In full and word for word, print the data below.

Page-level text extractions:
□ □ □ □

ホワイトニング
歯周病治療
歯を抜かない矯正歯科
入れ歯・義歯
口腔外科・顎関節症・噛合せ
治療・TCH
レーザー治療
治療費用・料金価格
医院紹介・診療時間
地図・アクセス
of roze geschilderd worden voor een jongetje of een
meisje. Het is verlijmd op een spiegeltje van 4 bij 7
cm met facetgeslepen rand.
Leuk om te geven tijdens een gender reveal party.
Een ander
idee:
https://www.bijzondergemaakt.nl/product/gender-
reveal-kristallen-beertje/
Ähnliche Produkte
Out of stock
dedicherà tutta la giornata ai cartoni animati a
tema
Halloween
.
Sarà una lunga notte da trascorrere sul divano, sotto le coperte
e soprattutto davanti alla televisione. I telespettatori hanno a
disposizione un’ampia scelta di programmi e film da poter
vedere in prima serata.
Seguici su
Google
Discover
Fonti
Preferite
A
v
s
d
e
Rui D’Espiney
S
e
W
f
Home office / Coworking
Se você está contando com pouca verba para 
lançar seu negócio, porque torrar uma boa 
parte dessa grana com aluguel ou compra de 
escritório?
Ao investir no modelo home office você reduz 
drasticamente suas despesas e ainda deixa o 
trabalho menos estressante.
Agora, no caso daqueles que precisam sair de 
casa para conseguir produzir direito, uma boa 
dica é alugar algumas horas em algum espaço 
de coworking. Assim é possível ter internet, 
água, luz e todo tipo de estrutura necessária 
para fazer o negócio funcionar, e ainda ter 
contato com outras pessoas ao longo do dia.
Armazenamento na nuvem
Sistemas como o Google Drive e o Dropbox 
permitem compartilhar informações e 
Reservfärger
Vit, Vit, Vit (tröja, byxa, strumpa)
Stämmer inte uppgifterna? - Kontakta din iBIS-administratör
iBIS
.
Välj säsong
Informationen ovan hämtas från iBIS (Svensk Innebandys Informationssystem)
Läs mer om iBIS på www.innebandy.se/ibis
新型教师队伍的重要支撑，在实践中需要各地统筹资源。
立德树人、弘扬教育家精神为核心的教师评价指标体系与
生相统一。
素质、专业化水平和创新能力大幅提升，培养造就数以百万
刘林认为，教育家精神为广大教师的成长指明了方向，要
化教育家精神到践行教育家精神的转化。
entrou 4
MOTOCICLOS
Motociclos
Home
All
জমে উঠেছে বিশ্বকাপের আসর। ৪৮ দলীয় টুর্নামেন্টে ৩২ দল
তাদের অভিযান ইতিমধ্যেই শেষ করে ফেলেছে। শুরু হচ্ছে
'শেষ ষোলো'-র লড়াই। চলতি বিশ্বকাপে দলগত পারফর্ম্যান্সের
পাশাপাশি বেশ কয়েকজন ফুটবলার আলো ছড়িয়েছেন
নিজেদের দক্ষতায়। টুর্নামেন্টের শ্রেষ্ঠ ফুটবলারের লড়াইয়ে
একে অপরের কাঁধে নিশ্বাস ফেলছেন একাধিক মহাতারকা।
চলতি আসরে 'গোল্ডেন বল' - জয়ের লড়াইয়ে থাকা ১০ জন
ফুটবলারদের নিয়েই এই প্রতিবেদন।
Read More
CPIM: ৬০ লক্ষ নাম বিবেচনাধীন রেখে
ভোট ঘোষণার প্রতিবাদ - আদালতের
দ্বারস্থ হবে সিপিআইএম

□ □ □ □

- _COMPLETED EXERCISE_:
ホワイトニング
歯周病治療
歯を抜かない矯正歯科
入れ歯・義歯
口腔外科・顎関節症・噛合せ
治療・TCH
レーザー治療
治療費用・料金価格
医院紹介・診療時間
地図・アクセス
of roze geschilderd worden voor een jongetje of een
meisje. Het is verlijmd op een spiegeltje van 4 bij 7
cm met facetgeslepen rand.
Leuk om te geven tijdens een gender reveal party.
Een ander
idee:
https://www.bijzondergemaakt.nl/product/gender-
reveal-kristallen-beertje/
Ähnliche Produkte
Out of stock
dedicherà tutta la giornata ai cartoni animati a
tema
Halloween
.
Sarà una lunga notte da trascorrere sul divano, sotto le coperte
e soprattutto davanti alla televisione. I telespettatori hanno a
disposizione un’ampia scelta di programmi e film da poter
vedere in prima serata.
Seguici su
Google
Discover
Fonti
Preferite
A
v
s
d
e
Rui D’Espiney
S
e
W
f
Home office / Coworking
Se você está contando com pouca verba para 
lançar seu negócio, porque torrar uma boa 
parte dessa grana com aluguel ou compra de 
escritório?
Ao investir no modelo home office você reduz 
drasticamente suas despesas e ainda deixa o 
trabalho menos estressante.
Agora, no caso daqueles que precisam sair de 
casa para conseguir produzir direito, uma boa 
dica é alugar algumas horas em algum espaço 
de coworking. Assim é possível ter internet, 
água, luz e todo tipo de estrutura necessária 
para fazer o negócio funcionar, e ainda ter 
contato com outras pessoas ao longo do dia.
Armazenamento na nuvem
Sistemas como o Google Drive e o Dropbox 
permitem compartilhar informações e 
Reservfärger
Vit, Vit, Vit (tröja, byxa, strumpa)
Stämmer inte uppgifterna? - Kontakta din iBIS-administratör
iBIS
.
Välj säsong
Informationen ovan hämtas från iBIS (Svensk Innebandys Informationssystem)
Läs mer om iBIS på www.innebandy.se/ibis
新型教师队伍的重要支撑，在实践中需要各地统筹资源。
立德树人、弘扬教育家精神为核心的教师评价指标体系与
生相统一。
素质、专业化水平和创新能力大幅提升，培养造就数以百万
刘林认为，教育家精神为广大教师的成长指明了方向，要
化教育家精神到践行教育家精神的转化。
entrou 4
MOTOCICLOS
Motociclos
Home
All
জমে উঠেছে বিশ্বকাপের আসর। ৪৮ দলীয় টুর্নামেন্টে ৩২ দল
তাদের অভিযান ইতিমধ্যেই শেষ করে ফেলেছে। শুরু হচ্ছে
'শেষ ষোলো'-র লড়াই। চলতি বিশ্বকাপে দলগত পারফর্ম্যান্সের
পাশাপাশি বেশ কয়েকজন ফুটবলার আলো ছড়িয়েছেন
নিজেদের দক্ষতায়। টুর্নামেন্টের শ্রেষ্ঠ ফুটবলারের লড়াইয়ে
একে অপরের কাঁধে নিশ্বাস ফেলছেন একাধিক মহাতারকা।
চলতি আসরে 'গোল্ডেন বল' - জয়ের লড়াইয়ে থাকা ১০ জন
ফুটবলারদের নিয়েই এই প্রতিবেদন।
Read More
CPIM: ৬০ লক্ষ নাম বিবেচনাধীন রেখে
ভোট ঘোষণার প্রতিবাদ - আদালতের
দ্বারস্থ হবে সিপিআইএম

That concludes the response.